Ich versuche mit meinen Büchern, diese Geschichte zurückzuholen. Ich bin kein Nostalgiker. Aber mir ist klar – und das versuche ich zu vermitteln – dass man Böhmen als Ganzes nur verstehen kann, wenn man die deutsche und jüdische Vergangenheit mitdenkt. Die historischen Zusammenhänge, die die Region Böhmen prägen, sind sehr komplex und nur als mitteleuropäische Geschichte fassbar und verstehbar. Ein weiterer Verlust betrifft die Zweisprachigkeit der Region. Das war ein wichtiger Grund für mich, die deutsche Sprache zu erlernen. Wenn man in Liberec Geschichte studiert, muss man die deutsche Sprache kennen.

Aus deutscher Sicht stellt sich das mitunter so dar, als wäre ein großer Teil der Prager Literatur von deutschen Autoren geschrieben worden.

Aus tschechischer Sicht ist es genau umgekehrt. Das ist eine sehr interessante Frage. Die deutschsprachige Literatur aus Böhmen, Mähren und Schlesien ist noch heute total unterbeleuchtet in Tschechien. Die »Prager deutsche Literatur« ist ein Label. Es gibt natürlich viel mehr wiederzuentdecken.

Dies betrifft im Übrigen auch die ganze deutsche Künstlerszene Böhmens.
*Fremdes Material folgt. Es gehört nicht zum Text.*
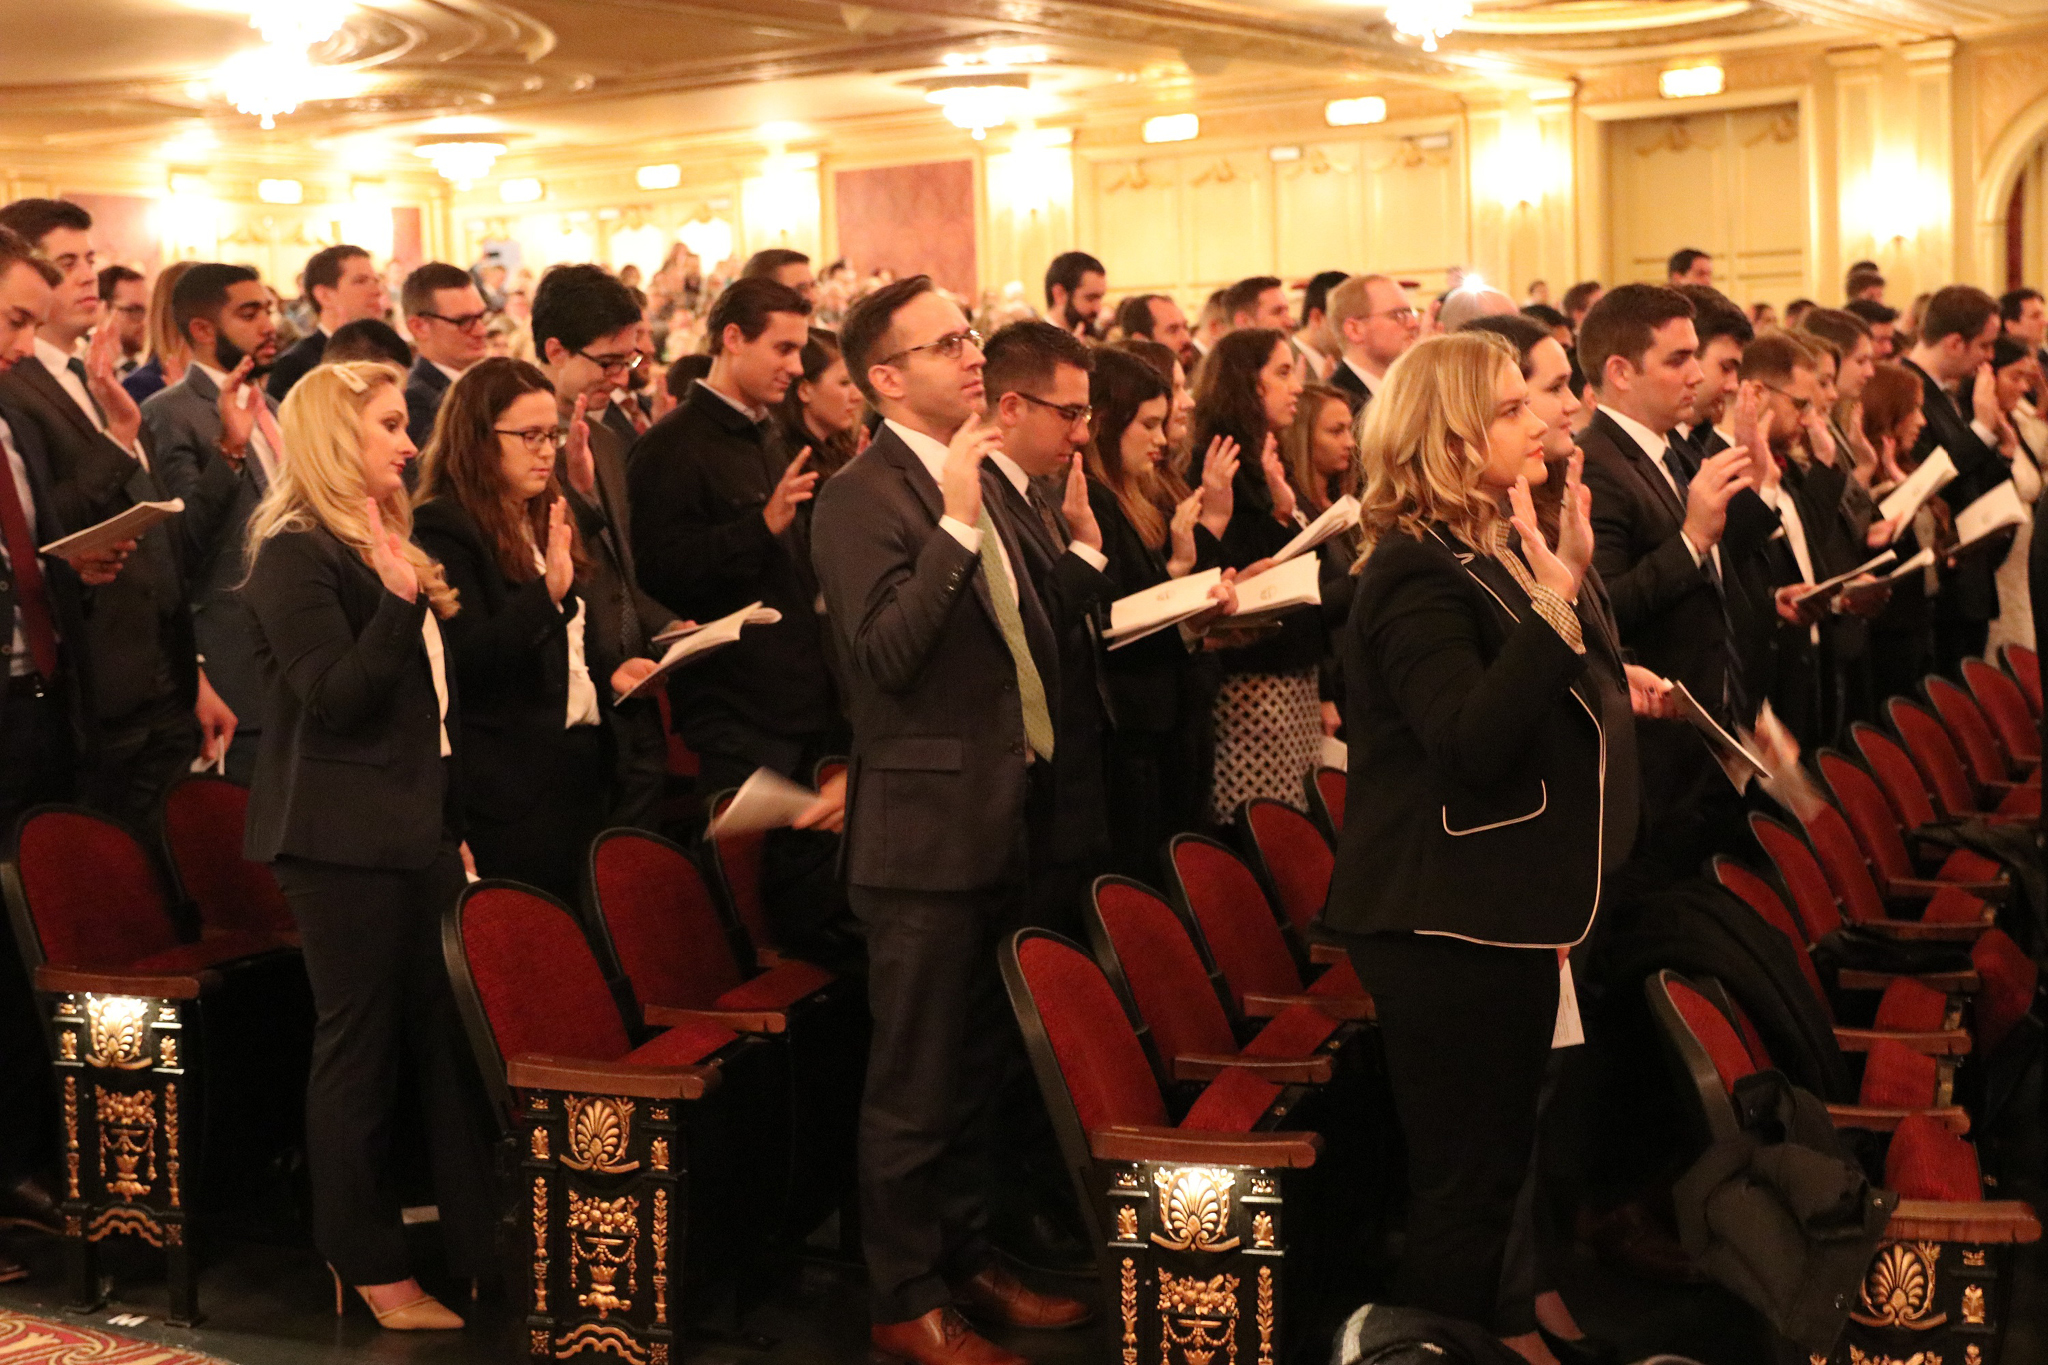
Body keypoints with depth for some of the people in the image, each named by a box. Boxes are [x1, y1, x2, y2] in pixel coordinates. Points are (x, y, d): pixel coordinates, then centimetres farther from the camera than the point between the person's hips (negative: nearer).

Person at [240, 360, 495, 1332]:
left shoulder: (386, 544, 17)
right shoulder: (296, 553, -11)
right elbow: (335, 697, -19)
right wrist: (399, 603, -28)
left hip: (418, 824, 8)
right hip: (344, 837, -8)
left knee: (449, 1034, 7)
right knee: (360, 1047, 0)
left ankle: (479, 1243, 13)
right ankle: (369, 1264, 11)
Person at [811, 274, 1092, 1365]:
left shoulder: (971, 476, 14)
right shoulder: (863, 497, -14)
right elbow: (886, 652, -26)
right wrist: (957, 523, -30)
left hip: (998, 821, 9)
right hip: (926, 832, -9)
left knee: (978, 1068, 18)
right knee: (916, 1082, 1)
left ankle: (963, 1260, 32)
In Liberec hat es gerade eine außerordentlich erfolgreiche Ausstellung gegeben mit Bildern der deutschsprachigen Maler aus der Tschechoslowakischen Republik von 1918 bis 1938. Die Sammlung dieser Bilder war erst kürzlich im hintersten Teil des Liberecer Museumsdepots entdeckt worden. Diese Bilder hatten dort seit 1945 gestanden, etwas verstaubt aber gut erhalten. Das war die erstaunliche Entdeckung eines inzwischen unbekannten Teils der tschechischen Moderne.

Diese Künstlerszene war doppelt vernetzt, einerseits sehr intensiv mit ihren tschechischsprachigen Kollegen in der Tschechoslowakei, andererseits mit der sehr lebendigen Künstlerszene im Deutschland der Weimarer Republik. Das betrifft auch die Architektur. Rudolf Bitzan, der Erbauer der Reichenberger Feuerhalle – im Roman ist Winterbergs Vater deren erster Betreiber – ist zugleich einer der maßgeblichen Architekten des Leipziger Hauptbahnhofs.

Das Liberecer Krematorium taucht bereits in meinem Roman »Grandhotel« auf. Es war das erste Krematorium Österreichs, eingeweiht ein Jahr vor dem Ende der k.u.k.-Monarchie. In der katholischen Doppelmonarchie war die Feuerbestattung nicht erlaubt, im protestantisch geprägten Reichenberg hatte man das anders gesehen. Reichenberg war das deutschsprachige Zentrum Böhmens mit vielen Verlagen. Bis 1938 hat es die sehr liberale »Reichenberger Zeitung« gegeben. Reichenberg hatte zu dieser Zeit einen sehr deutsch-liberalen Bürgermeister, Carl Kostka, der ein Verteidiger der Demokratie und der Republik war, ein Held, der von den Nazis gehasst wurde. Kostka und seine Verdienste werden in Tschechien gerade wiederentdeckt, was mich sehr freut.

Liberec ist für mich auch Familiengeschichte. Mein Großvater Alois – Vorbild für die Graphik-Novel-Figur Alois Nebel – ist im Liberecer Krematorium eingeäschert worden. Mein Onkel war Fahrdienstleiter auf dem Liberecer Bahnhof. Meine Liberecer Tante ist eine geborene Kafka, ohne mit Franz Kafka verwandt zu sein.